#### [Task to complete]
Can you copy out the lines of all the records below word for word, leaving out the pictures?

#### [Stored rows]
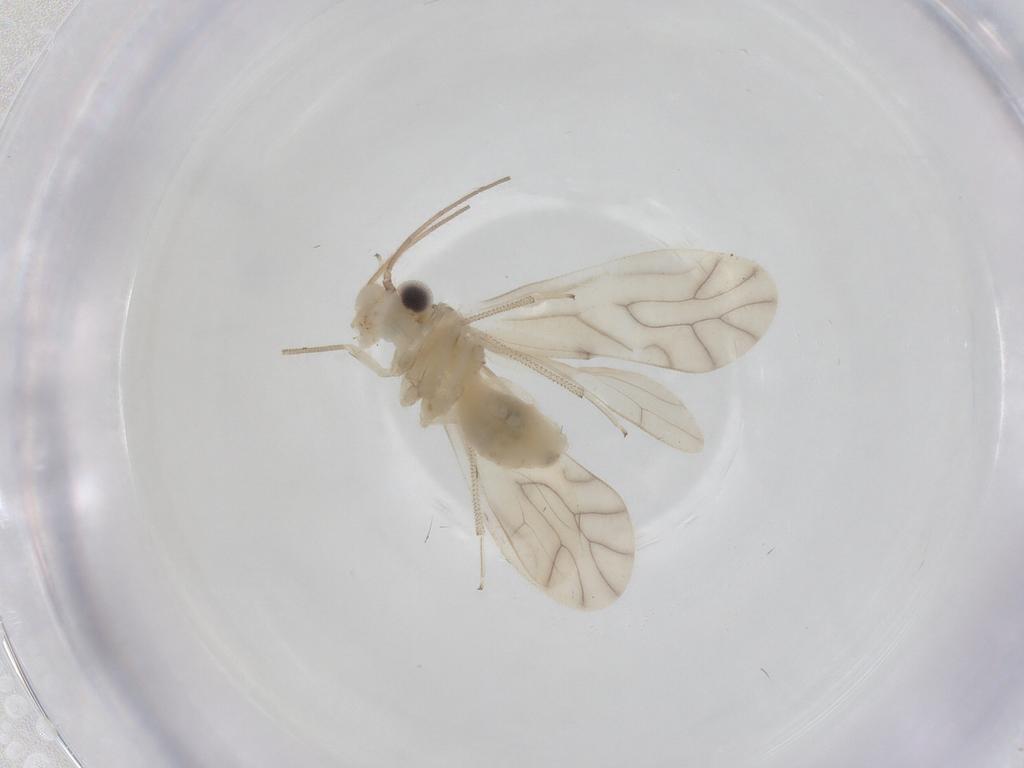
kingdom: Animalia
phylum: Arthropoda
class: Insecta
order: Psocodea
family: Caeciliusidae
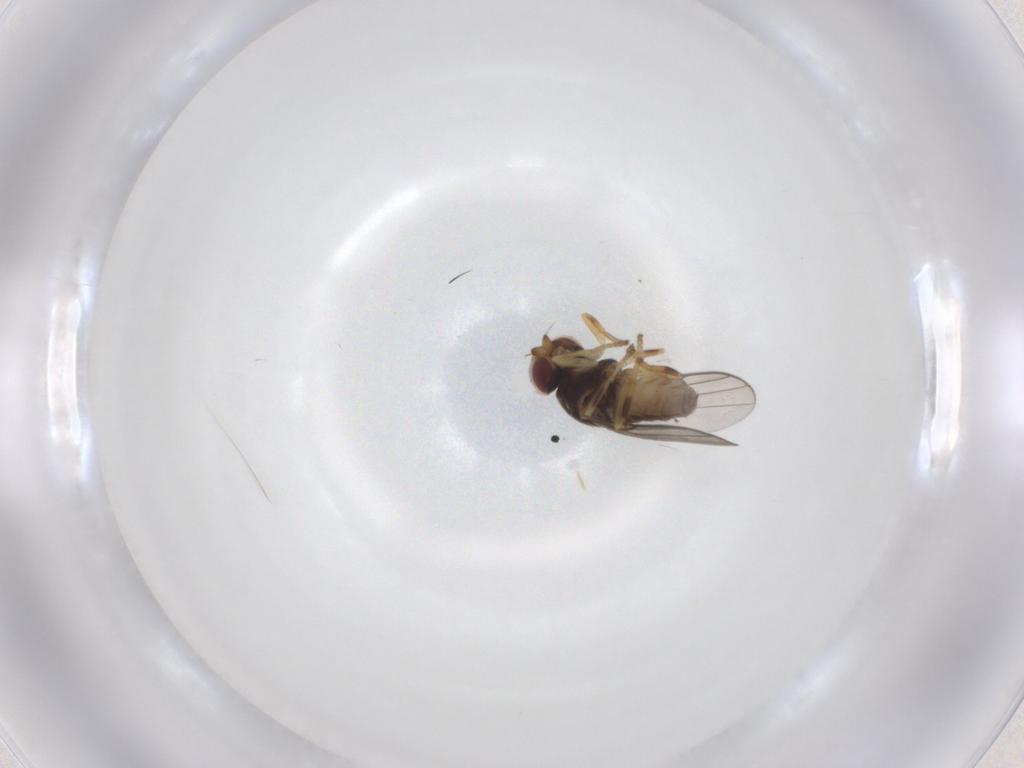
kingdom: Animalia
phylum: Arthropoda
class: Insecta
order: Diptera
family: Chloropidae
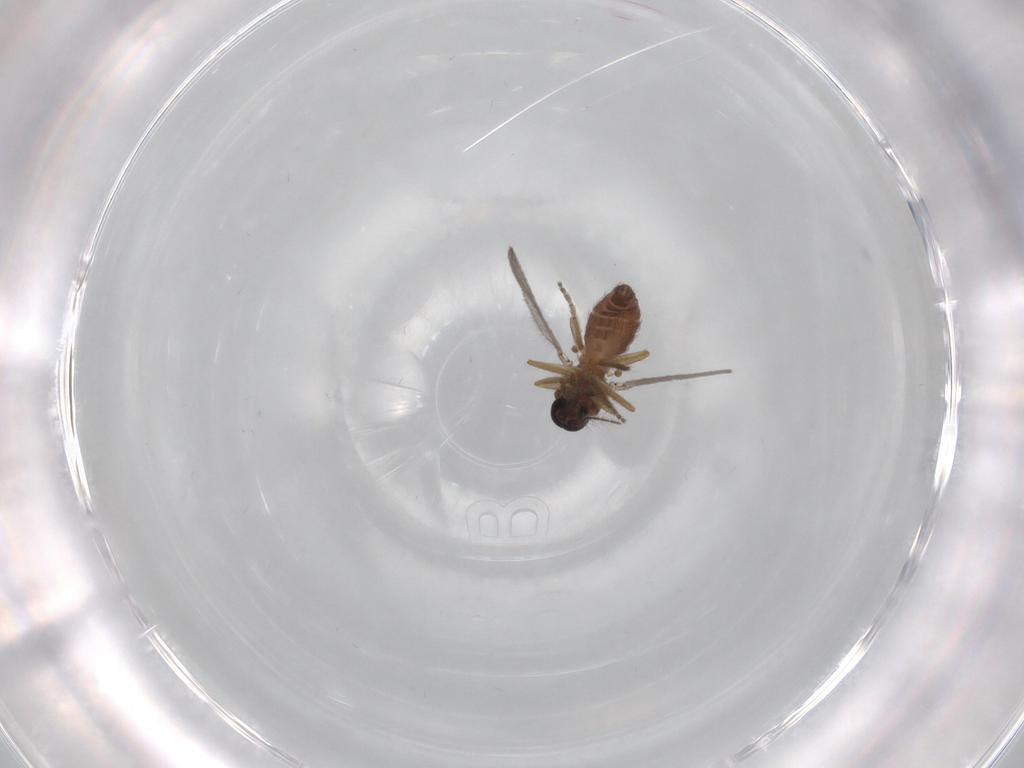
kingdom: Animalia
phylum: Arthropoda
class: Insecta
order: Diptera
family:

#### [Complete output]
kingdom: Animalia
phylum: Arthropoda
class: Insecta
order: Psocodea
family: Caeciliusidae
kingdom: Animalia
phylum: Arthropoda
class: Insecta
order: Diptera
family: Chloropidae
kingdom: Animalia
phylum: Arthropoda
class: Insecta
order: Diptera
family:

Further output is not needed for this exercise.